What recommendations can you give to foreign chefs who, like you, would like to venture to Japan to work?

My recommendations for other that would like to work in Japan, will be what I have been taught.
Speak english really helps even if many japanese have the same level than French people, but it isn’t really a compliment. Haha
Then a foreigner chef need to work much harder to prove why he can do the job while it could be a Japanese chef instead. So he need to have very good skills and be confident in himself.

At last but most important, like everywhere, he need to really care about his team, take the time to understand a new culture, to don’t rush things, and forget about European management, Japan is totally different.
Once you overcome the challenges that you have faced, you became familiar with the culture and you get accepted by your team, then it become really enjoyable.

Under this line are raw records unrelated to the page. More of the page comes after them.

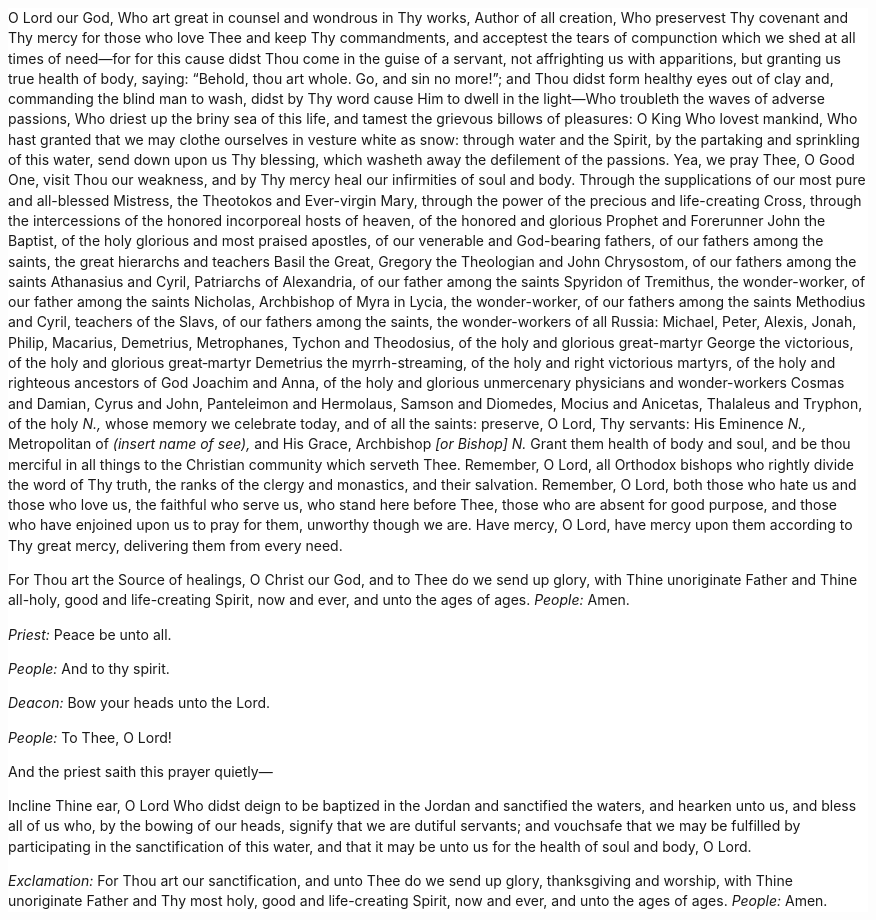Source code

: O Lord our God, Who art great in counsel and wondrous in Thy works, Author of all creation, Who preservest Thy covenant and Thy mercy for those who love Thee and keep Thy commandments, and acceptest the tears of compunction which we shed at all times of need—for for this cause didst Thou come in the guise of a servant, not affrighting us with apparitions, but granting us true health of body, saying: “Behold, thou art whole. Go, and sin no more!”; and Thou didst form healthy eyes out of clay and, commanding the blind man to wash, didst by Thy word cause Him to dwell in the light—Who troubleth the waves of adverse passions, Who driest up the briny sea of this life, and tamest the grievous billows of pleasures: O King Who lovest mankind, Who hast granted that we may clothe ourselves in vesture white as snow: through water and the Spirit, by the partaking and sprinkling of this water, send down upon us Thy blessing, which washeth away the defilement of the passions. Yea, we pray Thee, O Good One, visit Thou our weakness, and by Thy mercy heal our infirmities of soul and body. Through the supplications of our most pure and all-blessed Mistress, the Theotokos and Ever-virgin Mary, through the power of the precious and life-creating Cross, through the intercessions of the honored incorporeal hosts of heaven, of the honored and glorious Prophet and Forerunner John the Baptist, of the holy glorious and most praised apostles, of our venerable and God-bearing fathers, of our fathers among the saints, the great hierarchs and teachers Basil the Great, Gregory the Theologian and John Chrysostom, of our fathers among the saints Athanasius and Cyril, Patriarchs of Alexandria, of our father among the saints Spyridon of Tremithus, the wonder-worker, of our father among the saints Nicholas, Archbishop of Myra in Lycia, the wonder-worker, of our fathers among the saints Methodius and Cyril, teachers of the Slavs, of our fathers among the saints, the wonder-workers of all Russia: Michael, Peter, Alexis, Jonah, Philip, Macarius, Demetrius, Metrophanes, Tychon and Theodosius, of the holy and glorious great-martyr George the victorious, of the holy and glorious ­great‑martyr Demetrius the myrrh-streaming, of the holy and right victorious martyrs, of the holy and righteous ancestors of God Joachim and Anna, of the holy and glorious unmercenary physicians and wonder-workers Cosmas and Damian, Cyrus and John, Panteleimon and Hermolaus, Samson and Diomedes, Mocius and Anicetas, Thalaleus and Tryphon, of the holy *N.,* whose memory we celebrate today, and of all the saints: preserve, O Lord, Thy servants: His Eminence *N.,* Metropolitan of *\(insert name of see\),* and His Grace, Archbishop *\[or Bishop\] N.* Grant them health of body and soul, and be thou merciful in all things to the Christian community which serveth Thee. Remember, O Lord, all Orthodox bishops who rightly divide the word of Thy truth, the ranks of the clergy and monastics, and their salvation. Remember, O Lord, both those who hate us and those who love us, the faithful who serve us, who stand here before Thee, those who are absent for good purpose, and those who have enjoined upon us to pray for them, unworthy though we are. Have mercy, O Lord, have mercy upon them according to Thy great mercy, delivering them from every need.

For Thou art the Source of healings, O Christ our God, and to Thee do we send up glory, with Thine unoriginate Father and Thine all-holy, good and life-creating Spirit, now and ever, and unto the ages of ages. *People:* Amen.

*Priest:* Peace be unto all.

*People:* And to thy spirit.

*Deacon:* Bow your heads unto the Lord.

*People:* To Thee, O Lord!

And the priest saith this prayer quietly—

Incline Thine ear, O Lord Who didst deign to be baptized in the Jordan and sanctified the waters, and hearken unto us, and bless all of us who, by the bowing of our heads, signify that we are dutiful servants; and vouchsafe that we may be fulfilled by participating in the sanctification of this water, and that it may be unto us for the health of soul and body, O Lord.

*Exclamation:* For Thou art our sanctification, and unto Thee do we send up glory, thanksgiving and worship, with Thine unoriginate Father and Thy most holy, good and life-creating Spirit, now and ever, and unto the ages of ages. *People:* Amen.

Japan is a really beautiful country full of history, I really love being here and I hope I will enjoy many more years here?

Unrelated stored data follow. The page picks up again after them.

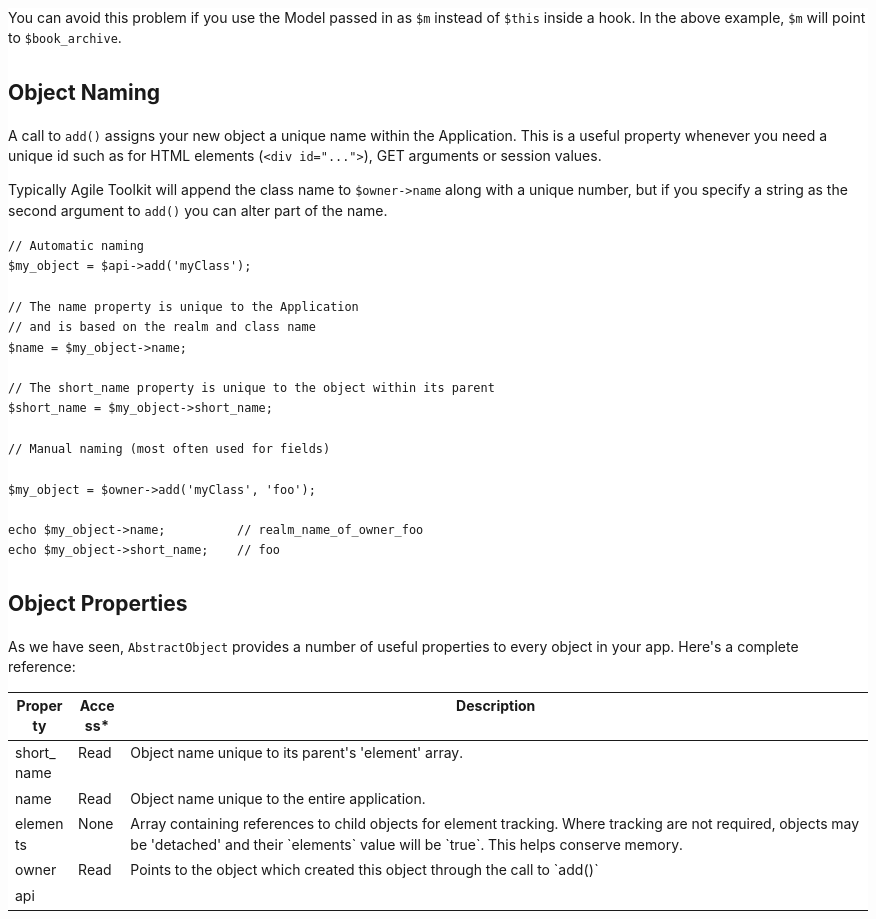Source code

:You can avoid this problem if you use the Model passed in as `$m` instead of `$this` inside a hook. In the above example, `$m` will point to `$book_archive`.

## Object Naming

A call to `add()` assigns your new object a unique name within the Application. This is a useful property whenever you need a unique id such as for HTML elements (`<div id="...">`), GET arguments or session values.

Typically Agile Toolkit will append the class name to `$owner->name` along with a unique number, but if you specify a string as the second argument to `add()` you can alter part of the name.
    
    // Automatic naming
    $my_object = $api->add('myClass');

    // The name property is unique to the Application
    // and is based on the realm and class name
    $name = $my_object->name;

    // The short_name property is unique to the object within its parent
    $short_name = $my_object->short_name;

    // Manual naming (most often used for fields)

    $my_object = $owner->add('myClass', 'foo');

    echo $my_object->name;          // realm_name_of_owner_foo
    echo $my_object->short_name;    // foo

## Object Properties

As we have seen, `AbstractObject` provides a number of useful properties to every object in your app. Here's a complete reference:

<table>
    <thead>
        <tr>
            <th>Property</th>
            <th>Access*</th>
            <th>Description</th>
        </tr>
    </thead>
    <tbody>
        <tr>
            <td>short_name</td>
            <td>Read</td>
            <td>Object name unique to its parent's 'element' array.</td>
        </tr>
        <tr>
            <td>name</td>
            <td>Read</td>
            <td>Object name unique to the entire application.</td>
        </tr>
        <tr>
            <td>elements</td>
            <td>None</td>
            <td>Array containing references to child objects for element tracking. Where tracking are not required, objects may be 'detached' and their `elements` value will be `true`. This helps conserve memory.</td>
        </tr>
        <tr>
            <td>owner</td>
            <td>Read</td>
            <td>Points to the object which created this object through the call to `add()`</td>
        </tr>
        <tr>
            <td>api</td>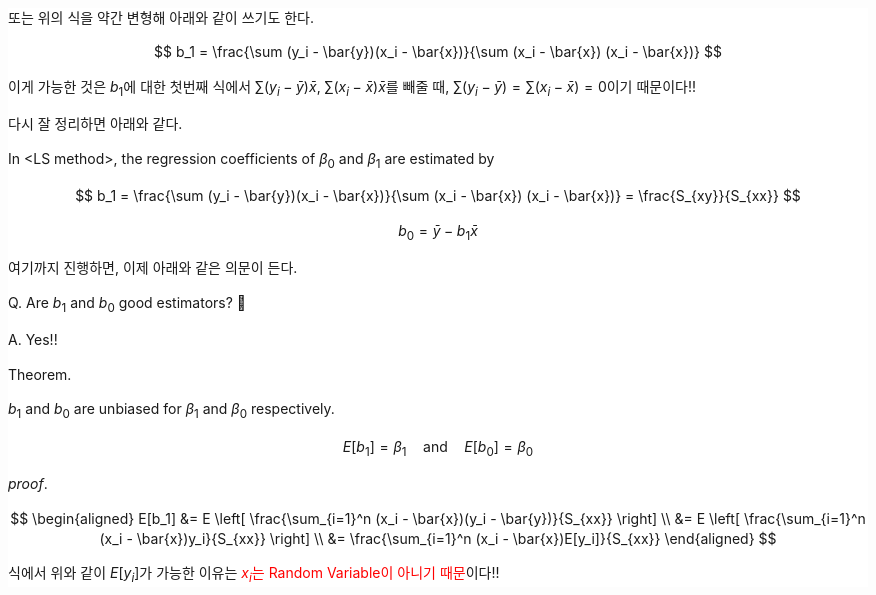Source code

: 또는 위의 식을 약간 변형해 아래와 같이 쓰기도 한다.

$$
b_1 = \frac{\sum (y_i - \bar{y})(x_i - \bar{x})}{\sum (x_i - \bar{x}) (x_i - \bar{x})}
$$

이게 가능한 것은 $b_1$에 대한 첫번째 식에서 $\sum (y_i - \bar{y}) \bar{x}$, $\sum (x_i - \bar{x}) \bar{x}$를 빼줄 때, $\sum (y_i - \bar{y}) = \sum (x_i - \bar{x}) = 0$이기 때문이다!!

</div>

다시 잘 정리하면 아래와 같다.

<div class="theorem" markdown="1">

In \<LS method\>, the regression coefficients of $\beta_0$ and $\beta_1$ are estimated by

$$
b_1 = \frac{\sum (y_i - \bar{y})(x_i - \bar{x})}{\sum (x_i - \bar{x}) (x_i - \bar{x})} = \frac{S_{xy}}{S_{xx}}
$$

$$
b_0 = \bar{y} - b_1 \bar{x}
$$

</div>

여기까지 진행하면, 이제 아래와 같은 의문이 든다.

Q. Are $b_1$ and $b_0$ good estimators? 🤔

A. Yes!!

<div class="theorem" markdown="1">

<span class="statement-title">Theorem.</span><br>

$b_1$ and $b_0$ are unbiased for $\beta_1$ and $\beta_0$ respectively.

$$
E[b_1] = \beta_1 \quad \text{and} \quad E[b_0] = \beta_0 
$$

</div>


<div class="proof" markdown="1">

<span class="statement-title">*proof*.</span><br>

$$
\begin{aligned}
E[b_1]
&= E \left[ \frac{\sum_{i=1}^n (x_i - \bar{x})(y_i - \bar{y})}{S_{xx}} \right] \\
&= E \left[ \frac{\sum_{i=1}^n (x_i - \bar{x})y_i}{S_{xx}} \right] \\
&= \frac{\sum_{i=1}^n (x_i - \bar{x})E[y_i]}{S_{xx}}
\end{aligned}
$$

식에서 위와 같이 $E[y_i]$가 가능한 이유는 <span style="color: red">$x_i$는 Random Variable이 아니기 때문</span>이다!!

What is the best and worst aspects of working as a professional chef?
How does the job change people?

Well the best aspect is that more than 11 years after I start working, I feel that I live from my passion. But sometime I wish I have a bit more time for myself as since many years I am working 14-15h a day, which is still not so crazy compare to many chefs but so incomprehensible for most of people not in food industry.

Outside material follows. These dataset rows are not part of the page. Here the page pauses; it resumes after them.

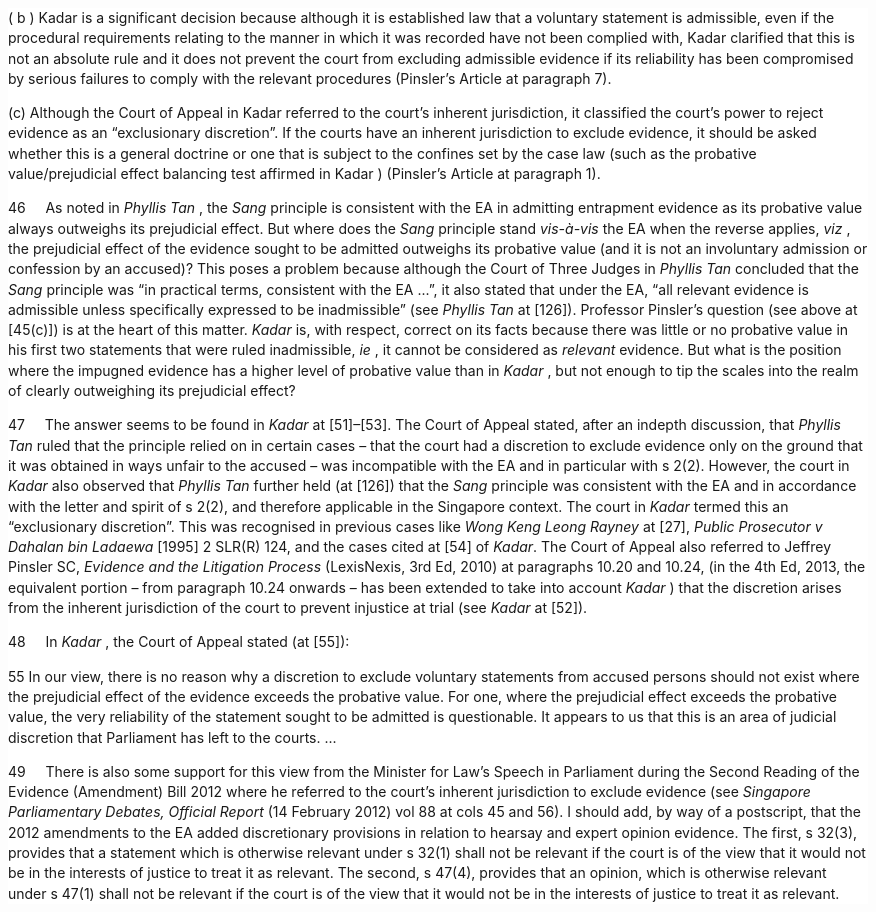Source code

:  ( b ) Kadar is a significant decision because although it is established law that a voluntary statement is admissible, even if the procedural requirements relating to the manner in which it was recorded have not been complied with, Kadar clarified that this is not an absolute rule and it does not prevent the court from excluding admissible evidence if its reliability has been compromised by serious failures to comply with the relevant procedures (Pinsler’s Article at paragraph 7). 

 (c) Although the Court of Appeal in Kadar referred to the court’s inherent jurisdiction, it classified the court’s power to reject evidence as an “exclusionary discretion”. If the courts have an inherent jurisdiction to exclude evidence, it should be asked whether this is a general doctrine or one that is subject to the confines set by the case law (such as the probative value/prejudicial effect balancing test affirmed in Kadar ) (Pinsler’s Article at paragraph 1). 

46     As noted in _Phyllis Tan_ , the _Sang_ principle is consistent with the EA in admitting entrapment evidence as its probative value always outweighs its prejudicial effect. But where does the _Sang_ principle stand _vis-à-vis_ the EA when the reverse applies, _viz_ , the prejudicial effect of the evidence sought to be admitted outweighs its probative value (and it is not an involuntary admission or confession by an accused)? This poses a problem because although the Court of Three Judges in _Phyllis Tan_ concluded that the _Sang_ principle was “in practical terms, consistent with the EA ...”, it also stated that under the EA, “all relevant evidence is admissible unless specifically expressed to be inadmissible” (see _Phyllis Tan_ at [126]). Professor Pinsler’s question (see above at [45(c)]) is at the heart of this matter. _Kadar_ is, with respect, correct on its facts because there was little or no probative value in his first two statements that were ruled inadmissible, _ie_ , it cannot be considered as _relevant_ evidence. But what is the position where the impugned evidence has a higher level of probative value than in _Kadar_ , but not enough to tip the scales into the realm of clearly outweighing its prejudicial effect? 

47     The answer seems to be found in _Kadar_ at [51]–[53]. The Court of Appeal stated, after an indepth discussion, that _Phyllis Tan_ ruled that the principle relied on in certain cases – that the court had a discretion to exclude evidence only on the ground that it was obtained in ways unfair to the accused – was incompatible with the EA and in particular with s 2(2). However, the court in _Kadar_ also observed that _Phyllis Tan_ further held (at [126]) that the _Sang_ principle was consistent with the EA and in accordance with the letter and spirit of s 2(2), and therefore applicable in the Singapore context. The court in _Kadar_ termed this an “exclusionary discretion”. This was recognised in previous cases like _Wong Keng Leong Rayney_ at [27], _Public Prosecutor v Dahalan bin Ladaewa_ <span class="citation">[1995] 2 SLR(R) 124</span>, and the cases cited at [54] of _Kadar_. The Court of Appeal also referred to Jeffrey Pinsler SC, _Evidence and the Litigation Process_ (LexisNexis, 3rd Ed, 2010) at paragraphs 10.20 and 10.24, (in the 4th Ed, 2013, the equivalent portion – from paragraph 10.24 onwards – has been extended to take into account _Kadar_ ) that the discretion arises from the inherent jurisdiction of the court to prevent injustice at trial (see _Kadar_ at [52]). 

48     In _Kadar_ , the Court of Appeal stated (at [55]): 


 55 In our view, there is no reason why a discretion to exclude voluntary statements from accused persons should not exist where the prejudicial effect of the evidence exceeds the probative value. For one, where the prejudicial effect exceeds the probative value, the very reliability of the statement sought to be admitted is questionable. It appears to us that this is an area of judicial discretion that Parliament has left to the courts. ... 

49     There is also some support for this view from the Minister for Law’s Speech in Parliament during the Second Reading of the Evidence (Amendment) Bill 2012 where he referred to the court’s inherent jurisdiction to exclude evidence (see _Singapore Parliamentary Debates, Official Report_ (14 February 2012) vol 88 at cols 45 and 56). I should add, by way of a postscript, that the 2012 amendments to the EA added discretionary provisions in relation to hearsay and expert opinion evidence. The first, s 32(3), provides that a statement which is otherwise relevant under s 32(1) shall not be relevant if the court is of the view that it would not be in the interests of justice to treat it as relevant. The second, s 47(4), provides that an opinion, which is otherwise relevant under s 47(1) shall not be relevant if the court is of the view that it would not be in the interests of justice to treat it as relevant.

When I hear about what other’s people eat or just their knowledge about food, I am really of being in food industry, because I care a lot about what I eat, ingredients used…

Also I am very proud of being a pastry chef, because we always have to take fast decision, sometime under pressure, also be responsible of people, be creative and all of that is reflected in my life, I know what I want, if a problem occur I will take a quick decision to solve it. All of that because of my Job.

If you were to write a cookbook, what would it be about?

If I really knew and had a clear idea about what book I would like to do I would work very hard to get it done. But so far I don’t really know yet what I really would like to publish…
If one day I made it to do a book, I believe it would be about my way of approaching dessert, interwinding design, nature, quality of ingredients, responsible cooking, natural…


What are the most misunderstood aspects about the job of a chef?

Teachers and professionals keep repeating to us at the beginning that this job is really hard, many will stop and only a few will really succeed. But they also teach us that work’s pay off. When you want something just work hard for it.
To me about most misunderstood aspects that chef’s job takes is people dream to become chefs or pastry chefs after watching “Top Chef” or whatsoever other TV shows. And they think chef is an easy job.. well it isn’t easy.
And I wouldn’t have studied pastry for 5 years if anyone watching a TV program can do my job so easily.
So, chef is a very busy job with long working days.


What is your view on fusion cuisine?

I really like the idea, and it is actually what I am doing most of the time. Creating new dessert using Japanese ingredients combined with European ingredients assembled with French techniques.


Which easy recipes could you outline for us (ingredients, preparation) that represent your work that you think we should try?
Please check out my Instagram page to see a video about this surprising rainbow chocolate.

It’s a new chocolate bonbon using a new chocolate technique.
It’s 100% natural, no food color added to it. And I used our special Conrad blended tea but any tasty tea would be good. It’s slightly salty and crunchy to have a well balance between different taste and textures.


With space it would be more clear I believe betweeen 1, 2 and 3.


220g Almond and hazelnut praline
23g Tea leaves blended into powder


15g Cocoa butter Mycryo
32g Beurre noisette
50g Alunga milk chocolate 41%
25g Ocoa dark chocolate 70%


50g Feuillantine (blended)
0,5g Salt (fleur de sel)

Mix 1 together. Melt and mix all 2 together. Mix together 1 and 2, then add 3.
Keep in the warmer overnight (1 day) to infuse the tea in the fat of the recipe.
Temper like chocolate to reach 25/26°c and then pipe it.